Durante o curso, nem tão próxima fui de Milla, mas tínhamos uma sintonia interessante. Gostava dela; ela me chamava de Dulcinha e tinha sempre uma palavra de elogio para mim ao nos encontrarmos nos diversos momentos do curso como colegas de disciplinas.

Ao vê-la, no final do curso, percebi o quanto ela estava diferente, renovada, o quanto havia crescido nos cinco anos do curso.

Todos crescemos muito durante tantos encontros sobre o humano em suas diversas abordagens da psicologia. Talvez por isso tenha sonhado com ela, pois havia refletido, especialmente, sobre sua mudança aparentemente positiva em um de nossos últimos encontros, antes do sonho.

Encontrando-me com ela na última aula do final do semestre, resolvi lhe contar do sonho que tive com ela. Fiz uma introdução da nossa conversa tentando me justificar pela falta de lógica do sonho, mas também da força dele...

Ao lhe transmitir o que ela me dizia em sonho, percebi que ela ficou transtornada, visivelmente emocionada e, com os olhos marejados, me disse ser verdade o que ouvi dela em sonho.

Ela relatou que havia iniciado o curso com a  decisão de entrega da sua vida, de desistência da luta... Esse pensar fora adiado temporariamente e, agora, no final do curso, ela estava às voltas com essa decisão a lhe atormentar...

Disse-me que as pessoas que vi no sonho são os humanos miseráveis que ela tem encontrado nos lugares de acolhimento de doentes mentais. Ligou-se a essas pessoas e sente a importância do trabalho que tem feito junto a elas...
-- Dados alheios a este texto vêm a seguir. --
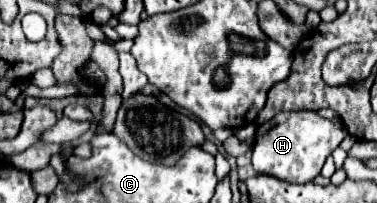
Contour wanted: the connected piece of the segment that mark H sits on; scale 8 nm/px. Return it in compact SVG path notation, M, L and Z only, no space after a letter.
M286 111L278 113L270 121L262 123L254 137L252 147L252 167L256 173L266 173L290 183L310 183L314 181L326 157L340 145L348 135L340 121L330 121L314 111Z

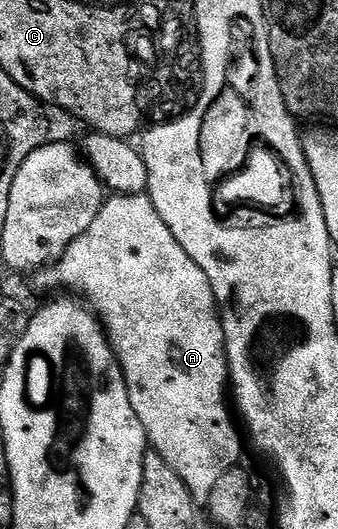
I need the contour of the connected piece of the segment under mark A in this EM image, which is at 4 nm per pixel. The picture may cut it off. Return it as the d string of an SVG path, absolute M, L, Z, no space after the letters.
M147 195L110 196L106 200L105 206L99 211L99 215L95 215L95 223L91 223L91 227L87 227L87 231L83 231L83 235L79 235L79 239L75 239L71 243L71 247L67 247L67 251L59 260L40 270L36 277L43 288L57 289L53 291L68 291L83 299L84 304L93 310L97 320L101 323L101 328L105 330L109 345L113 348L113 354L117 356L117 361L121 364L127 383L127 395L131 399L131 407L135 407L135 415L139 415L139 423L143 423L152 452L163 455L163 459L167 459L167 463L173 468L175 475L179 475L179 479L183 479L183 483L187 483L193 496L194 506L208 506L209 496L215 483L219 479L223 479L223 475L227 471L235 468L240 462L237 460L241 457L241 437L237 434L238 422L235 420L230 402L227 400L231 382L229 379L229 360L225 354L225 336L223 335L217 300L209 285L207 275L203 275L203 267L199 267L199 263L195 263L195 259L191 259L191 255L187 255L187 251L183 251L183 247L179 247L179 239L175 239L175 235L171 235L171 227L167 227L167 223L163 223L163 215L159 215L159 211L155 211L155 203L151 203L151 199Z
Estava se despedindo desse trabalho durante a semana e depois de uma conversa com um professor, no dia anterior, resolveu continuar no cuidado com os doentes mentais.

A frase que ouvi dela em sonho é a tradução do seu desejo e faz parte de sua dúvida existencial. Fiquei emocionada quando ela me revelou esse fato e ponderamos se fui um veículo de comunicação a ela...

O sonho era um recado a  Milla! Um poder extraordinário, revelado e sentido em sua presença... Um texto a ser transmitido a ela, naquele momento de briga séria com a vida e seus propósitos... Uma resposta tão intensa que não dá para dizer que significa isso ou aquilo... É simplesmente um recado.

E fui usada para transmitir esse comunicado à minha amiga. Não sei se ela foi capaz de captar a minha emoção vivenciada no sonho, porém pude sentir  seu sofrimento existencial no momento em que lhe relatei o sonho...

Mas também pude lhe dizer de um poder indescritível e belo e de uma mensagem de amor e luz associada à dor da miséria humana  a clamar assistência. 

Essa história está no meu caminho. Olho-a com respeito, pois diz do momento em que questiono o que fazer na estrada que me espera.

Diz da vontade de fazer pelas pessoas, de caminhar uma estrada de forma nova, entendendo a humanidade, sua dor, cumplicidade, esperança, de forma diferente...

Simplesmente porque vejo o humano com um outro olhar depois desse percurso da minha estrada...  um humano  limitado, frágil, mas cheio de possibilidades e de contradições nos encontros com os outros e consigo mesmo.


Dulce Braz.
Obs.: Nesse texto, preservo o nome real de minha colega do curso de Psicologia e o substituo por Milla. A ela amor e carinho em sua caminhada!